My colleague Dmitry Grenader recently wrote an article about AI and machine learning and our relationship with it. Specifically, he ended his post exhorting his readers to:
Work with the Machine. Seriously, tell your colleagues to treat it as another form of intelligence, and augment it with human intelligence, common sense, and the knowledge or context of your specific business.
That’s exactly what we’ll expand upon in this post. How do we work with the machine? How do we artfully combine our own knowledge with that of the machine’s? Let’s be clear at the outset--we’re talking about analyzing written language using Luminoso Analytics. More specifically, we are talking about how to deal with a shifting scientific landscape when it comes to the the technology that is the backbone of Luminoso Science. The fact is that the science is getting better everyday, and periodically we update our software to reflect the newer and better science.
Our customers tend to use our software in three ways:
- One-time, ad hoc analyses to explore what the unknown in their data.
- Programmatic applications that make Luminoso part of a business process, such as classification of incoming calls to specific agents at a call center.
- Systematic analyses that look at the same source of data (like surveys) over time, with special emphasis on differences between periods.
In the first two examples, science changes are only a positive change. In the first example, it’s a one time analysis to determine what even is in the data in the first place. In the second, the science changes that improve the ability to detect certain kinds of language better makes the business process better--higher accuracy in classification, better call routing, well, you know, all around goodness.
But what about those who want to track changes over time? Those who want precision and accuracy in measuring differences between periods in their data--examples include tracking sentiment over time and/or mentions of a particular topic. Well, this is where relying on a holistic approach to analysis will be your friend.
Most likely, you have lots of quantitative information available: Number of survey respondents, number of support tickets, how much money people have spent on product x or product y. This is the stuff that is benchmarkable, that is actually measurable over time because in these instances, you are counting distinct things: responses, products, dollars.
Now let’s take a look what language can do for us--it offers context to these metrics, and gives direction as to where in your quantitative data you should concentrate your analysis. When Luminoso makes a major science change, we will let our customers know; and the best practice is to recalculate your projects such that they reflect the most up to date technology.

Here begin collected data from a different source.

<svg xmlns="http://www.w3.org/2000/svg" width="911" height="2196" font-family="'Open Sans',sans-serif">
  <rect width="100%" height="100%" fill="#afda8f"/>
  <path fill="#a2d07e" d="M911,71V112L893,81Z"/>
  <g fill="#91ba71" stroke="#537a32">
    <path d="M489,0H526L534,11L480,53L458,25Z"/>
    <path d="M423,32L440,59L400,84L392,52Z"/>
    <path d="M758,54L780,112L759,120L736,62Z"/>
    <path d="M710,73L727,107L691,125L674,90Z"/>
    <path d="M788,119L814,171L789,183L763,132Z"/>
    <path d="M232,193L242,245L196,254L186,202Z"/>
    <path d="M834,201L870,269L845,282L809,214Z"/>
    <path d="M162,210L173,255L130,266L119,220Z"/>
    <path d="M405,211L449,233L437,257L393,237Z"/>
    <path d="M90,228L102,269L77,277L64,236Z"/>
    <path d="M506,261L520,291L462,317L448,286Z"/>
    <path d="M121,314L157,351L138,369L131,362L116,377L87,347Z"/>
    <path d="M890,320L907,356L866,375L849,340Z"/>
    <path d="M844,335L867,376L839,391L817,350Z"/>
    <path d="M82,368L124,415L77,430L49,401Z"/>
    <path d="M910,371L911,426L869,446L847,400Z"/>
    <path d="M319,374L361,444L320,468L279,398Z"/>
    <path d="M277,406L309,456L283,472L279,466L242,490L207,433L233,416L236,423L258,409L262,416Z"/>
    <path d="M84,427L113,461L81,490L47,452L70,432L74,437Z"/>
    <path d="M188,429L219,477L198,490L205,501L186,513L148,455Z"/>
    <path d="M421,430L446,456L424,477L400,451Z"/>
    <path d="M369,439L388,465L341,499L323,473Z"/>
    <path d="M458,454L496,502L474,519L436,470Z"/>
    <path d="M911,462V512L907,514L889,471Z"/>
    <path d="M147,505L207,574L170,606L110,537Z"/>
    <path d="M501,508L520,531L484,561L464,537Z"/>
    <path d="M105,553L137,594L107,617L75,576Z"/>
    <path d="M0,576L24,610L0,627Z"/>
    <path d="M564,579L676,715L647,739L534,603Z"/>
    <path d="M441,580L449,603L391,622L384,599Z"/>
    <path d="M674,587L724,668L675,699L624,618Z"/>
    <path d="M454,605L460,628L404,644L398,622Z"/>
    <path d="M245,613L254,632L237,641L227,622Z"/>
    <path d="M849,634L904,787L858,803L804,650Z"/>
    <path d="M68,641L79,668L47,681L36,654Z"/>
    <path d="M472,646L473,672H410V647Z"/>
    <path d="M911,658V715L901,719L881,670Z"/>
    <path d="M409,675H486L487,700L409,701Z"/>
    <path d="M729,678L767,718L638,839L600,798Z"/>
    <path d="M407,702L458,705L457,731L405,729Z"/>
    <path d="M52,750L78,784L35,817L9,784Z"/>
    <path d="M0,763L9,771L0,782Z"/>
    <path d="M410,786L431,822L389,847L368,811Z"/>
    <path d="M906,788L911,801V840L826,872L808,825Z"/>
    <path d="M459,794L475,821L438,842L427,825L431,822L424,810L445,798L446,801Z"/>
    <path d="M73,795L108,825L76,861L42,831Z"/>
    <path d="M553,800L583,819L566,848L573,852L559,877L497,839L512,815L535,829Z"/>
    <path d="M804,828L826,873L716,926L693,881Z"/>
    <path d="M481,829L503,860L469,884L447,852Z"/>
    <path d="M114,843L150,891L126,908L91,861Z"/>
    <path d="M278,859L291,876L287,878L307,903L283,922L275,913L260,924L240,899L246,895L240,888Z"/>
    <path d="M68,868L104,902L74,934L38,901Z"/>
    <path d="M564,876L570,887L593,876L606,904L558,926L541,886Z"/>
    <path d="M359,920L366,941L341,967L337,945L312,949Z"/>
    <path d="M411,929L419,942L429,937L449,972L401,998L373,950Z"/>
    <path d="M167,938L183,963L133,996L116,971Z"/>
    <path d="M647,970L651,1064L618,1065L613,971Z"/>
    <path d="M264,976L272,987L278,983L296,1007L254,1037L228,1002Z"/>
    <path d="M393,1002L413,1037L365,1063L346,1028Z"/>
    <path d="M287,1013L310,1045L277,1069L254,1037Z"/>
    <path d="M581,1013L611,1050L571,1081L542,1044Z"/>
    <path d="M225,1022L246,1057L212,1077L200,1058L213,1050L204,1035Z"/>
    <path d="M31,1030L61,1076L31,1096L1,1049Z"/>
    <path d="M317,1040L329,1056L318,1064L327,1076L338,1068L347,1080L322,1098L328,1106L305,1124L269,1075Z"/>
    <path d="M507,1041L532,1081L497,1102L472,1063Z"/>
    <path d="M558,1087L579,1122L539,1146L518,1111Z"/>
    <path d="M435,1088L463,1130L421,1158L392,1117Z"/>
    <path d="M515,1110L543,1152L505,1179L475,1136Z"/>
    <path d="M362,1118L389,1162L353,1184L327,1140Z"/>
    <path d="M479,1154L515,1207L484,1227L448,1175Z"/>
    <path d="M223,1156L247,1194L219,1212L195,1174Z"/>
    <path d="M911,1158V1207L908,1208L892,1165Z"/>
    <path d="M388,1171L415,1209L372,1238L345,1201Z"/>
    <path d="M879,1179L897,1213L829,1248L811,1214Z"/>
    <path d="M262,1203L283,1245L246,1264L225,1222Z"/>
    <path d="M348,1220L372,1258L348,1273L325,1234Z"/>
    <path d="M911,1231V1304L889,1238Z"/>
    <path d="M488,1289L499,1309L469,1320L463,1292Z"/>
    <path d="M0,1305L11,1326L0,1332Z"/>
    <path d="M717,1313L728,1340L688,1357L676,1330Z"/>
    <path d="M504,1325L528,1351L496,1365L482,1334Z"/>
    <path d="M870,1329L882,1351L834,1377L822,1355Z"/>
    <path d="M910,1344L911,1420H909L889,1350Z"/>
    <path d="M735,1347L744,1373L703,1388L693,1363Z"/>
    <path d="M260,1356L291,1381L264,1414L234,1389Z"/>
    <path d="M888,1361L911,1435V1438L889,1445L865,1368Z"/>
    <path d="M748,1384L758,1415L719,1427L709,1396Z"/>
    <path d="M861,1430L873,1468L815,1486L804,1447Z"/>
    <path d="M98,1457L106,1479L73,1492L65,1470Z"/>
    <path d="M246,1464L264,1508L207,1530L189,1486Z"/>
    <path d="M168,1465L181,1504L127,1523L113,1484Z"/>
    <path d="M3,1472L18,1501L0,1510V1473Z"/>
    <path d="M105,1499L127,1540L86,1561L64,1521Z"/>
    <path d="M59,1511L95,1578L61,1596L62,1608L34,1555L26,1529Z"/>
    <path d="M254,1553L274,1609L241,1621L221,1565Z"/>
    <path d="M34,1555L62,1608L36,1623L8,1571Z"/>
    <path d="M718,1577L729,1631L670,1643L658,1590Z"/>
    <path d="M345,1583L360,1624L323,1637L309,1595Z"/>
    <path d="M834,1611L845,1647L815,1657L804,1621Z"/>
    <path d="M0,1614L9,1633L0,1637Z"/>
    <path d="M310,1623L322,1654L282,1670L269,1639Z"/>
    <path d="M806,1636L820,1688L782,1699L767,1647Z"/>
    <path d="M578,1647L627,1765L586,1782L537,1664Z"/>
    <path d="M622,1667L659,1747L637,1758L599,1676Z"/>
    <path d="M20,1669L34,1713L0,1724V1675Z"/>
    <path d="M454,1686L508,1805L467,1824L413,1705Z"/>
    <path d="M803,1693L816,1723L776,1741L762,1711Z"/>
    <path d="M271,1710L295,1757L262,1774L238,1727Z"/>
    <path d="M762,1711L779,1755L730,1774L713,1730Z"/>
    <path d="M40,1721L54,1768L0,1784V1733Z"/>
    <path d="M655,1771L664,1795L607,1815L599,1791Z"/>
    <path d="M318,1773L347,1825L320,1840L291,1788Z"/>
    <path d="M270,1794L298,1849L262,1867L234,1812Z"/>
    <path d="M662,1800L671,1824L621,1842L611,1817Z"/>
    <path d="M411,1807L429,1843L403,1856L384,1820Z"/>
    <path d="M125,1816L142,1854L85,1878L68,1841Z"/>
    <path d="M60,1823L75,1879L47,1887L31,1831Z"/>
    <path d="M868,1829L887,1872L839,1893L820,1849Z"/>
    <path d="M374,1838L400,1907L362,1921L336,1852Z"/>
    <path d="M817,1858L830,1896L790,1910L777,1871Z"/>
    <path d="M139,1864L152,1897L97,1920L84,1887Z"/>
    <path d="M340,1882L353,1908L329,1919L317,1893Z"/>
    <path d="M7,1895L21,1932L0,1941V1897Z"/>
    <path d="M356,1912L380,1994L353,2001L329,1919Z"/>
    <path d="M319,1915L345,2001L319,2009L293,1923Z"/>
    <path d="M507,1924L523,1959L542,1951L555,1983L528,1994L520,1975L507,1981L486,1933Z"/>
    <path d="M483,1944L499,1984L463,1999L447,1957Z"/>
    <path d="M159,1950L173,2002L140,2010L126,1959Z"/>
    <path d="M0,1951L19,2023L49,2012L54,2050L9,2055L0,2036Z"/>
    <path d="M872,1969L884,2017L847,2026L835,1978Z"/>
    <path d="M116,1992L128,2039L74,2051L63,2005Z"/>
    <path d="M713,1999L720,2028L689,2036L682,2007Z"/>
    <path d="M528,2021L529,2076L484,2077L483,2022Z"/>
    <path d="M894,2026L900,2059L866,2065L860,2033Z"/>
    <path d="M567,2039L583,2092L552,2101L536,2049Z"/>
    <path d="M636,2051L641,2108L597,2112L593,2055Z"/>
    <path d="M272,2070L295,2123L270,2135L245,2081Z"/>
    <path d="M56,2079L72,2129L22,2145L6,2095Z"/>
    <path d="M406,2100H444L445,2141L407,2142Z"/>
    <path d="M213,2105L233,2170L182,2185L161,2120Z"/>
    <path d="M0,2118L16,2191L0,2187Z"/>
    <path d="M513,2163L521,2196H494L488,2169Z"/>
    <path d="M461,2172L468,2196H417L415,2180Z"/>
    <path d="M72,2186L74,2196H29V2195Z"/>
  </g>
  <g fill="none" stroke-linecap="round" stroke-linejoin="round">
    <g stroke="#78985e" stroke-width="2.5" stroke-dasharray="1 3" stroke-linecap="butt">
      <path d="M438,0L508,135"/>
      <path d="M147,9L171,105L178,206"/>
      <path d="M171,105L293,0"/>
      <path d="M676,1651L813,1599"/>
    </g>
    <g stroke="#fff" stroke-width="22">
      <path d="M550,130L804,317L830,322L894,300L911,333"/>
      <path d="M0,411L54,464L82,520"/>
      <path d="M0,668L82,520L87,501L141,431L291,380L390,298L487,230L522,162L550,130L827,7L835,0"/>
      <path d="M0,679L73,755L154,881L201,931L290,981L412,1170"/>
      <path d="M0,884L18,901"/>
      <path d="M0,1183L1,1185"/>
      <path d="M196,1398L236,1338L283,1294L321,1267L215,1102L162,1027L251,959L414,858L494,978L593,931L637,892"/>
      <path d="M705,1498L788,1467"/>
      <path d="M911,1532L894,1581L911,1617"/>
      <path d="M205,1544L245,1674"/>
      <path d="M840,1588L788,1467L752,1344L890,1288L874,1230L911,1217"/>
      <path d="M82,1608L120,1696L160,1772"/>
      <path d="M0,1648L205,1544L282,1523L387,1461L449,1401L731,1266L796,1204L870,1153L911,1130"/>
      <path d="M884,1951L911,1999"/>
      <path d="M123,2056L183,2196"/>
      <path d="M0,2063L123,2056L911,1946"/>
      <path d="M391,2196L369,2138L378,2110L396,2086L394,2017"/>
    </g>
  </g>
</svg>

Will this change the results of your analysis? Well, it depends. If you are ranking the most prevalent concepts or topics, the order of topics might change, but the same concepts will most likely remain in the top 10. If your data is overwhelmingly negative in sentiment, our science changes will not make that data overwhelmingly positive. Conceptual match counts for topics (i.e., how many comments, reviews, or pieces of data are about a particular topic - even if they don’t use the specific words you’re searching for) may change. The exact matches for a topic (i.e. the number of comments or reviews that contain a specific word or phrase) will not.
So what does this mean for you? It means that you shouldn’t treat language analysis the same as you would when you are counting widgets, or analyzing quantitative data. Major science changes are rare enough that when they do happen, we share that openly with our customers. When you run new data, check to see if anything changed-- is there something surprising that has cropped up? Compare the results you see to your quantitative data--has negative sentiment jumped up? Has that had an affect on sales?
As I mentioned, severe changes in results are reflective of changes in data rather than science. But when our science changes, we will let you know what changed and how it could impact your analysis. And remember, always depend on your core quantitative measures because it is most powerful when you can blend it with language analysis.
Finally, a note about why we bother with science changes. Our product manager for Luminoso Analytics, Alice Kaanta, is also has a PhD in Biology (and wrote a fantastic post a couple of months ago about how changing science impacts business - you can read it here). I asked her what her opinion was on how scientists dealt with changes in theory that governed their discipline. Her answer?
“The truthful answer is 'poorly.' Scientists buy into a methodology for proving a thing, and then if any institutional inertia develops around it, it can be ages before they change their minds or their methods...BUT, the scientists who get on board first are always the winners.”
Luminoso goes beyond just counting words. We push the boundaries of NLP, and we are proud of that. That means science will change how our software works from time to time, but it makes our software better, which makes things better for you, our customers.